━━━━━ Текст ━━━━━

Саша Кокарев уже с находкой.




Самый обыкновенный поход

 

Этнографическое обозрение бывшей деревни Красная Сельга (Заонежье)- 60-е гг.

Красная (Грязная) Сельга, 16 домов, около 100 жителей, 1937г.

 

Это был самый обыкновенный школьный поход. Правда, мы называли его экспедицией. Это ребятам нравилось и звучало как-то по-научному, солидно. Ребята – это школьники Медвежьегорской школы-интерната №4, создатели школьного краеведческого музея[1]. Повторюсь – это был самый обыкновенный поход по Заонежью, и проходил он более полувека назад. Сейчас, когда мне за 80, воспоминания стали частью моей жизни. Мы шли тогда, в 1967году не «за туманом и запахом тайги», а конкретно за экспонатами для нашего школьного музея. Музей уже состоялся, он стал гордостью не только школы, но и нашего небольшого городка – Медвежьегорска.

━━━━━

# Задание 1:
Выпишите из текста без изменений фрагмент от слов «Красная (Грязная) Сельга, 16» до слов «городка – Медвежьегорска.» включительно.
# Задание 2:
Назовите все географические названия, которые встречаются в тексте.
Следующий далее список взят из другого источника.

━━━━━ Данные для анализа ━━━━━

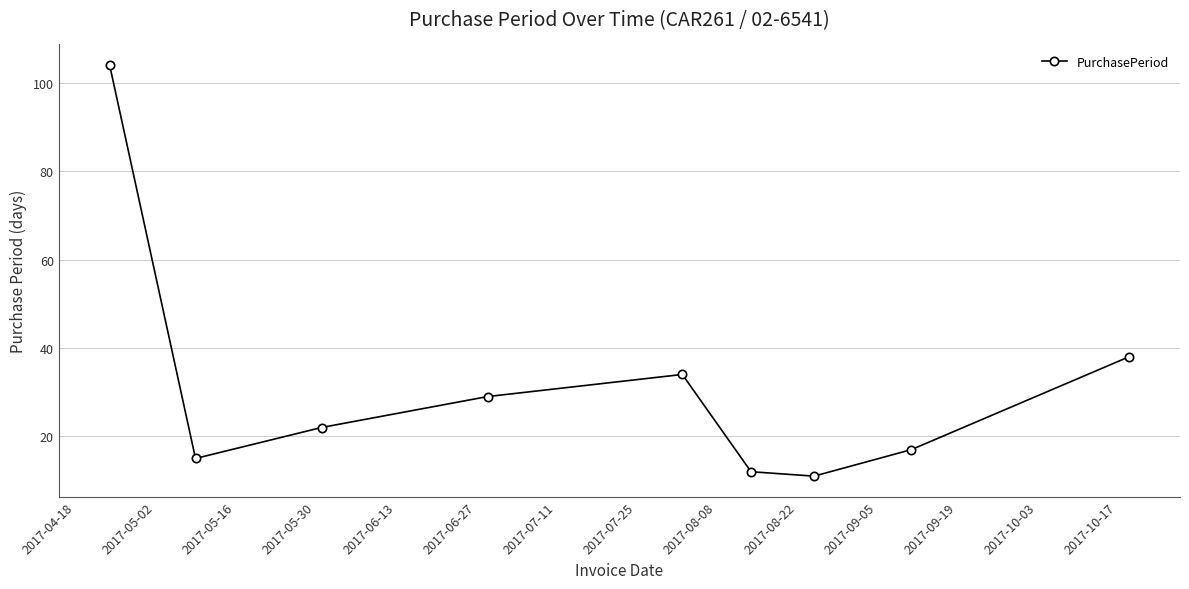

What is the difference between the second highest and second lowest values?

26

━━━━━
━━━━━ Данные для анализа ━━━━━

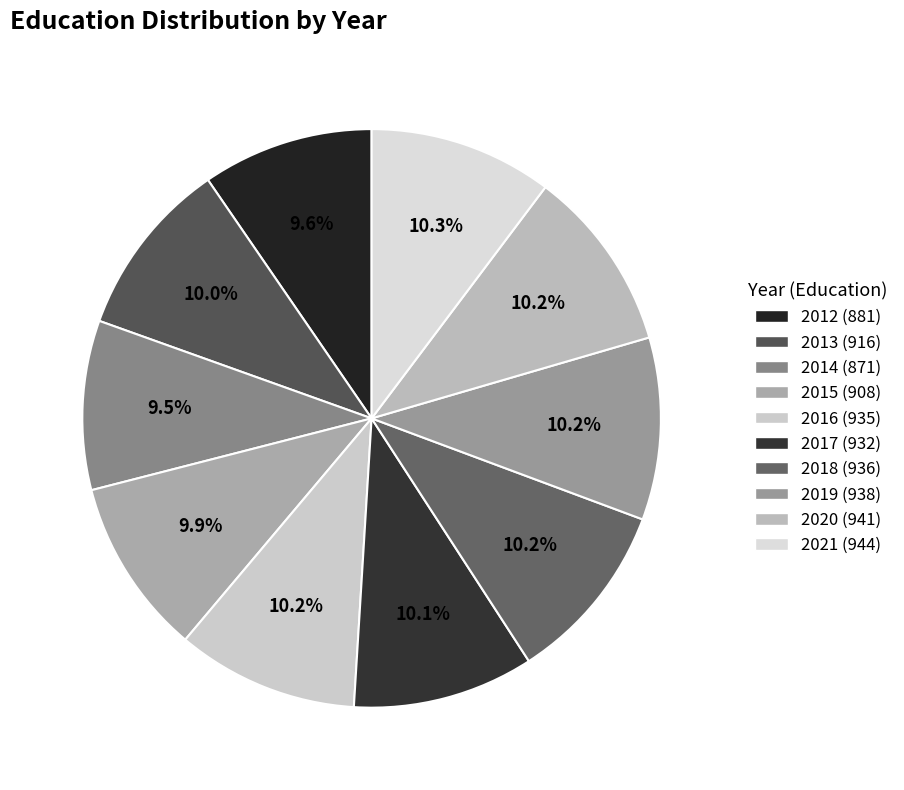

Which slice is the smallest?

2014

━━━━━
━━━━━ Данные для анализа ━━━━━

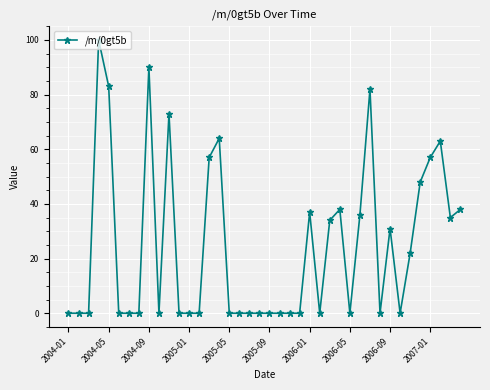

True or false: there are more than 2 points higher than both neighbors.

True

━━━━━

# Ответ 1:
Красная (Грязная) Сельга, 16 домов, около 100 жителей, 1937г.

 

Это был самый обыкновенный школьный поход. Правда, мы называли его экспедицией. Это ребятам нравилось и звучало как-то по-научному, солидно. Ребята – это школьники Медвежьегорской школы-интерната №4, создатели школьного краеведческого музея[1]. Повторюсь – это был самый обыкновенный поход по Заонежью, и проходил он более полувека назад. Сейчас, когда мне за 80, воспоминания стали частью моей жизни. Мы шли тогда, в 1967году не «за туманом и запахом тайги», а конкретно за экспонатами для нашего школьного музея. Музей уже состоялся, он стал гордостью не только школы, но и нашего небольшого городка – Медвежьегорска.

# Ответ 2:
Красная Сельга (другое название — Грязная Сельга), Заонежье, Медвежьегорск.